Ok, this is a 260 page book and there are three chapters on Plot that take up nearly 100 pages. If you don’t think writing a breakout novel is about plot, you’re crazy. Of course, plot is one of my weakest areas. I suppose that’s because plotting is where the real work takes place and I’m just a hobbyist after all, not a professional.
So, you might expect me to go on for another 10,000 words or so about plot since I need the work. Not only are you right, but I’m going to try and live up to work because I don’t want to be a hobbyist anymore. I want to write that breakout novel.
Plot is the organization of a story: its events and their sequence. What events? Which sequence? The choice you will make will mean the difference between a gripping manuscript and a dull pile of paper.
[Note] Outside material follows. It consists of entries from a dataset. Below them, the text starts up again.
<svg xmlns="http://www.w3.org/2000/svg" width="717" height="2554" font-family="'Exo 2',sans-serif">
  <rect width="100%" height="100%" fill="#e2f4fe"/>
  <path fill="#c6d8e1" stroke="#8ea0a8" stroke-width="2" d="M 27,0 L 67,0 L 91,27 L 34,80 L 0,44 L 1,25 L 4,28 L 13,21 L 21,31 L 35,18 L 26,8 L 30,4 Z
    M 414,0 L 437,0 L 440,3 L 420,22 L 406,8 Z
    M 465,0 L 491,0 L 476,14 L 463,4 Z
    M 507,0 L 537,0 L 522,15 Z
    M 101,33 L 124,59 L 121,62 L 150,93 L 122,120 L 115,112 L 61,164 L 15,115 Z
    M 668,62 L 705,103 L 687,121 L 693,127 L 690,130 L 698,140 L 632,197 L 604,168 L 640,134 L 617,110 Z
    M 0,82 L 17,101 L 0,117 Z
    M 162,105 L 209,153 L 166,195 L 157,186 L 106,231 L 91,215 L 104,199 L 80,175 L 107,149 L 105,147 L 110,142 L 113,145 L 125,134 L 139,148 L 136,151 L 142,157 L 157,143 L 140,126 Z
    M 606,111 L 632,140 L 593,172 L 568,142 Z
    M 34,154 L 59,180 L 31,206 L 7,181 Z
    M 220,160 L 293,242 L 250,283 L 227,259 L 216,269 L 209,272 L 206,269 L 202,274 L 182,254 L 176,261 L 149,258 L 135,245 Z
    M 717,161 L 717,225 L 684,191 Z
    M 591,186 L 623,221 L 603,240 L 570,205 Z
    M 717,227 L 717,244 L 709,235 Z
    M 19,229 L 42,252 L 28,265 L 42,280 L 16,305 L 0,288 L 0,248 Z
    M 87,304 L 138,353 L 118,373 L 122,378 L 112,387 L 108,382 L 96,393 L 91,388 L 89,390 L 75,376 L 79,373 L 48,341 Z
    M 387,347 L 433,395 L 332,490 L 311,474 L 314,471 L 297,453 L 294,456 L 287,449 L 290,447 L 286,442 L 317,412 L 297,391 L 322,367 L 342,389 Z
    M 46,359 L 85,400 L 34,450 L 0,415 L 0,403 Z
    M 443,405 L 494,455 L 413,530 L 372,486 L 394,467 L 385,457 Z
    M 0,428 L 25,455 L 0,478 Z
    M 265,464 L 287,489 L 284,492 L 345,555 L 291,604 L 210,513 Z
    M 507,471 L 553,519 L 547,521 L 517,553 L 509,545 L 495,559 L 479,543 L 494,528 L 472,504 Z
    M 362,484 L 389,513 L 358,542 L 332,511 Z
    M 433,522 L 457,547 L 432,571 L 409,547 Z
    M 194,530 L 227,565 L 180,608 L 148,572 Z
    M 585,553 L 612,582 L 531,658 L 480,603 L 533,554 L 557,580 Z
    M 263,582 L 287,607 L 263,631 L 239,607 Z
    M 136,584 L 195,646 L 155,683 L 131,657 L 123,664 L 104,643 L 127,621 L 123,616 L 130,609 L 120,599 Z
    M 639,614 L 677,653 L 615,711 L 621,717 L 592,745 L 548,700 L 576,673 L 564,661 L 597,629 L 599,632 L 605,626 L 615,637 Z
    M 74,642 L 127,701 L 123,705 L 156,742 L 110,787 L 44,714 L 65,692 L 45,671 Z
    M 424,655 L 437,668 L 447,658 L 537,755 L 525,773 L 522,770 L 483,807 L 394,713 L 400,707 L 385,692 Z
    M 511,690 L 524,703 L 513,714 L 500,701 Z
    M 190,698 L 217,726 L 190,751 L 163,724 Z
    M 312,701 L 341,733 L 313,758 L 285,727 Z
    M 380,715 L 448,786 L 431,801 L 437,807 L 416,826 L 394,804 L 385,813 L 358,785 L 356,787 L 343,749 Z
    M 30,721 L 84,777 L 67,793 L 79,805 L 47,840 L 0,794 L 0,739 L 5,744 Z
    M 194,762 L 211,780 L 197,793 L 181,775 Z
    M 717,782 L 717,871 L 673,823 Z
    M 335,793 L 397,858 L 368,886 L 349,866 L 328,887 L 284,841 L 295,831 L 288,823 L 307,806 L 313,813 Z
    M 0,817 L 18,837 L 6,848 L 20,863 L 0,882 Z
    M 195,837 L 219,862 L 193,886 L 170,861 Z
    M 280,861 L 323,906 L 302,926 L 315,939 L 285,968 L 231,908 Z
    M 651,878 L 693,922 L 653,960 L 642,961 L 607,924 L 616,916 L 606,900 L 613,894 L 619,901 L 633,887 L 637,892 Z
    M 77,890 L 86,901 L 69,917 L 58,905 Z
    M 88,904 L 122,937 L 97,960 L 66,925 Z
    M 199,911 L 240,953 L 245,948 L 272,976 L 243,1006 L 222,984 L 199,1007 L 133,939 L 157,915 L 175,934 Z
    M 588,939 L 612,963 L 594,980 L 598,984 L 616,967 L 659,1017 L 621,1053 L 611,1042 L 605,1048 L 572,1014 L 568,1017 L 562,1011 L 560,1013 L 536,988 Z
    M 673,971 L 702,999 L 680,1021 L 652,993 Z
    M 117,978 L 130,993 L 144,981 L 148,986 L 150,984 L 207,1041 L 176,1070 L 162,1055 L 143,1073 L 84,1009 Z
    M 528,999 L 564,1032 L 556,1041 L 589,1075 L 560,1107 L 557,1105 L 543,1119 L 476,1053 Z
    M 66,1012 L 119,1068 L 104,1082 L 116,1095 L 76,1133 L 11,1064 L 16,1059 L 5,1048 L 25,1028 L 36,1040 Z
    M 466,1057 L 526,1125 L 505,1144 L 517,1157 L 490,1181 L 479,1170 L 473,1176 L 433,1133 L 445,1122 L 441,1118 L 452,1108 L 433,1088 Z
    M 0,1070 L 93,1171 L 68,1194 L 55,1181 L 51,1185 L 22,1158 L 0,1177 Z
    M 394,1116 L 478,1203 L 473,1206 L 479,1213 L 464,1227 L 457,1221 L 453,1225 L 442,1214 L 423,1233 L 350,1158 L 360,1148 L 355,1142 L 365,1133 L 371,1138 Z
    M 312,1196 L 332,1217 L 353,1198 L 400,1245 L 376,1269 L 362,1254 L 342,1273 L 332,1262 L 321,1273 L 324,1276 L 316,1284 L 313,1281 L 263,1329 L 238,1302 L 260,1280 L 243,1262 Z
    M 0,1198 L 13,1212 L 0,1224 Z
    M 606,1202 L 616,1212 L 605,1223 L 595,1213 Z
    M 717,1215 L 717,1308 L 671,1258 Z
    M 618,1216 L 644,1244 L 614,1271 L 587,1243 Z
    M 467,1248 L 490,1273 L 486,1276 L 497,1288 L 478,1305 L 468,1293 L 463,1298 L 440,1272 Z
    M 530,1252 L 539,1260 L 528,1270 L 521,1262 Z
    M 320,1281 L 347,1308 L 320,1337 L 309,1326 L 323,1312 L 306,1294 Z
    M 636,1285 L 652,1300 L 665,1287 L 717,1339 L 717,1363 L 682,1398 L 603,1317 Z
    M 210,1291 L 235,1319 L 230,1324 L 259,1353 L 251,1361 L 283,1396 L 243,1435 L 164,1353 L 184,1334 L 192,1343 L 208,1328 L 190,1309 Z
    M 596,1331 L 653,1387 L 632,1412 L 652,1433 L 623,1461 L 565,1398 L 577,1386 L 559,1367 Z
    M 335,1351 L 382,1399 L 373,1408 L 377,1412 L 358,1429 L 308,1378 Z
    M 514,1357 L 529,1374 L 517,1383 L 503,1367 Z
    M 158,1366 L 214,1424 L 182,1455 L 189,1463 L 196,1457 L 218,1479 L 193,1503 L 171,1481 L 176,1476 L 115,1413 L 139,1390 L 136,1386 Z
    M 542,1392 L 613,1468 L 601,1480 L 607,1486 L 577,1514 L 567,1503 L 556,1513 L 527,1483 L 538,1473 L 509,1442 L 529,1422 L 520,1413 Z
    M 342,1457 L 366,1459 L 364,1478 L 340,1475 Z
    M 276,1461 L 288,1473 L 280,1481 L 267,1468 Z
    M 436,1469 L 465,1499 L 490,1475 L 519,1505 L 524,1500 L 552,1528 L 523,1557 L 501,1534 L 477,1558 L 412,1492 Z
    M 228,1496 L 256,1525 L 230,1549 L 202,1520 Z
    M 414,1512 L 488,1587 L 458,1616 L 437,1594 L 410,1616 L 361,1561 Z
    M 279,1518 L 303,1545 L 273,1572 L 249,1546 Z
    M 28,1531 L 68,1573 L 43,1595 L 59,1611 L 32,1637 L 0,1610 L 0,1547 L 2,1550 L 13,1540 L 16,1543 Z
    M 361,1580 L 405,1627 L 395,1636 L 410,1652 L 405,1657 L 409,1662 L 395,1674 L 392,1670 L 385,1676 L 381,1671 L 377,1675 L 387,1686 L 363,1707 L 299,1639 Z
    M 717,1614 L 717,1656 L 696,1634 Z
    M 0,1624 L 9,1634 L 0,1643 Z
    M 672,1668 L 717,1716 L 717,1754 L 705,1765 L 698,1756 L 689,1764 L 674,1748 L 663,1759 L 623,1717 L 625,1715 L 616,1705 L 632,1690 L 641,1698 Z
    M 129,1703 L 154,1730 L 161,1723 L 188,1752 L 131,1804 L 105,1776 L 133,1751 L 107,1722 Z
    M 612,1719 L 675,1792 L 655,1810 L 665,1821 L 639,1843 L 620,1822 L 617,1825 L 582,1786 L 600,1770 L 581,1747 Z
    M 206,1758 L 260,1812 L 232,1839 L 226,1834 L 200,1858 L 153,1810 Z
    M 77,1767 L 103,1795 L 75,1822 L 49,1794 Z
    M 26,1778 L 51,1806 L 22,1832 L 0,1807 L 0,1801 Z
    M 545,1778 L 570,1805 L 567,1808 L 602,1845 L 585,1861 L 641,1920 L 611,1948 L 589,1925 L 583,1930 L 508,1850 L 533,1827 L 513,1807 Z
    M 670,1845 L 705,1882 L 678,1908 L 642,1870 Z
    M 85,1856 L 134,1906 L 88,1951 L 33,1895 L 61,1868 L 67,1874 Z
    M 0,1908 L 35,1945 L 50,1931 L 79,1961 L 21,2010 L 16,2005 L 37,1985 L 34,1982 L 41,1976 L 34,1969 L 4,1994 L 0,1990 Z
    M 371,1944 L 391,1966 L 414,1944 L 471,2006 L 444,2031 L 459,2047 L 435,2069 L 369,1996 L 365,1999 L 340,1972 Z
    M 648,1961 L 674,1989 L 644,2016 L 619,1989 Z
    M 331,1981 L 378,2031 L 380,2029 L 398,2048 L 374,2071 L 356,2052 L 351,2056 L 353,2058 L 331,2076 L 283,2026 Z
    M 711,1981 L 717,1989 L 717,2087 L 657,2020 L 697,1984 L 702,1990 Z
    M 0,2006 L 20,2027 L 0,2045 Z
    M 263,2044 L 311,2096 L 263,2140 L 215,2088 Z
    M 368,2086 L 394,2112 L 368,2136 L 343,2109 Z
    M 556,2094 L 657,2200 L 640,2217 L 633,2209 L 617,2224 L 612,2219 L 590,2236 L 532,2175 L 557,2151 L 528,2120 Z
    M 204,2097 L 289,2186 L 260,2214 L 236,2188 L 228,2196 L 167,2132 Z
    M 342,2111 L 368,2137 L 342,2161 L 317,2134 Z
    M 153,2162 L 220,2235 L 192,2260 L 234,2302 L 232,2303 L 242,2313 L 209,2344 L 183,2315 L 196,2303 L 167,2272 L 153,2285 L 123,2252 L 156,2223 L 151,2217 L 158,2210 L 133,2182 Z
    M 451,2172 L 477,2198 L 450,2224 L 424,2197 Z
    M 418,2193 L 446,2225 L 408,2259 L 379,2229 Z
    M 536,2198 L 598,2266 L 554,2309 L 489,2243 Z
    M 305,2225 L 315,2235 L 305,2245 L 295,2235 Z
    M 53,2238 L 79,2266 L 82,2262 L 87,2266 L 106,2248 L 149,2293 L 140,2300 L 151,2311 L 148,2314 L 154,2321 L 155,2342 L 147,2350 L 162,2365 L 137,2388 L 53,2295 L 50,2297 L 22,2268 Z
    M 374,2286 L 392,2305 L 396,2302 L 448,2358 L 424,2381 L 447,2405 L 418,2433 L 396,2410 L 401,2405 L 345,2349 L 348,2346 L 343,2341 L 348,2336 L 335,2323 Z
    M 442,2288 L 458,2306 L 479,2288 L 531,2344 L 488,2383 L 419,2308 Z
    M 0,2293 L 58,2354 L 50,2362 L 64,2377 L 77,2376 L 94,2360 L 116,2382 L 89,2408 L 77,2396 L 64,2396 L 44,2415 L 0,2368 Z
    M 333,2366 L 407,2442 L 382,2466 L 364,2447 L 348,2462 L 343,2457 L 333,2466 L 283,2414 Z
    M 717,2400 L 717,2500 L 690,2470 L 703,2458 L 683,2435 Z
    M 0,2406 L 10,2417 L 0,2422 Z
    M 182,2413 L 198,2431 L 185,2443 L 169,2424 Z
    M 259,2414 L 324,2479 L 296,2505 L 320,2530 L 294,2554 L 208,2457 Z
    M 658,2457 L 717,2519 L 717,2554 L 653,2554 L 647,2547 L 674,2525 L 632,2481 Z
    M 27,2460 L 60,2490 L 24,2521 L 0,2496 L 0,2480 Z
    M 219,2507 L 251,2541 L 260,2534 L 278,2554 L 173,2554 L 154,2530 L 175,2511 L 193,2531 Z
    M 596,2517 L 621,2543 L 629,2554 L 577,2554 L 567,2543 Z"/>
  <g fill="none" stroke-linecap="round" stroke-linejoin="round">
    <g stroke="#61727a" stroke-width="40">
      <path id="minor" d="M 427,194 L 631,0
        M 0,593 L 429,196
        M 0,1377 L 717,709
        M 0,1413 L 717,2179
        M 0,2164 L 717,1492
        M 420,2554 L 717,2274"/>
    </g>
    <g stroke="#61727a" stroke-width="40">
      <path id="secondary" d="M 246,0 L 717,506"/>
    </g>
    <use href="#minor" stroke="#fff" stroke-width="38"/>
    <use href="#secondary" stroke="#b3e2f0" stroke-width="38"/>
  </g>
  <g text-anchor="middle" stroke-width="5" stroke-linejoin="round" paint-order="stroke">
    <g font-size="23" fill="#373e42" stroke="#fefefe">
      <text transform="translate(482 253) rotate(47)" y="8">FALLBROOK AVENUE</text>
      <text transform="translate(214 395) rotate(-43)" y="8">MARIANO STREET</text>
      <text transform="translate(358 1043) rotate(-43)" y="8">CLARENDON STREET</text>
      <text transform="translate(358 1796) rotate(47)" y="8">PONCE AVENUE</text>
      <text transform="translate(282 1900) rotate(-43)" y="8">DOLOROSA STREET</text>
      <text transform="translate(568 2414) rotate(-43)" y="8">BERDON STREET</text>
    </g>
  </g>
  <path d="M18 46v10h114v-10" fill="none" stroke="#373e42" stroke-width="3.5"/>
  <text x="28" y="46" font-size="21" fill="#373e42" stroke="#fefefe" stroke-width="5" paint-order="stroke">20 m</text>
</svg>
Maass begins, after explaining the stakes, by pointing out that most beginning novelists tell their stories in a linear fashion. In other words, they tell what the see from beginning to end (and all the dull stuff in between) because that is what they see when they close their eyes and follow that very interesting character they created from room to room and place to place. They write everything, including the travel scenes in a car.
I’ve done this. In fact, my first novel starts out in a car. There are plenty of scenes with characters getting from place to place through the rest of the book too. In fact, so little happens, that the book should have been called Places I Went Between Scenes of Action I Was Too Tired to Write. Or something like that.
But there is a cure, folks. One so pure and powerful that once you have learned its ways you will be bound to it because it will keep you from writing scenes where characters stand around with the proverbial thumb up their backside.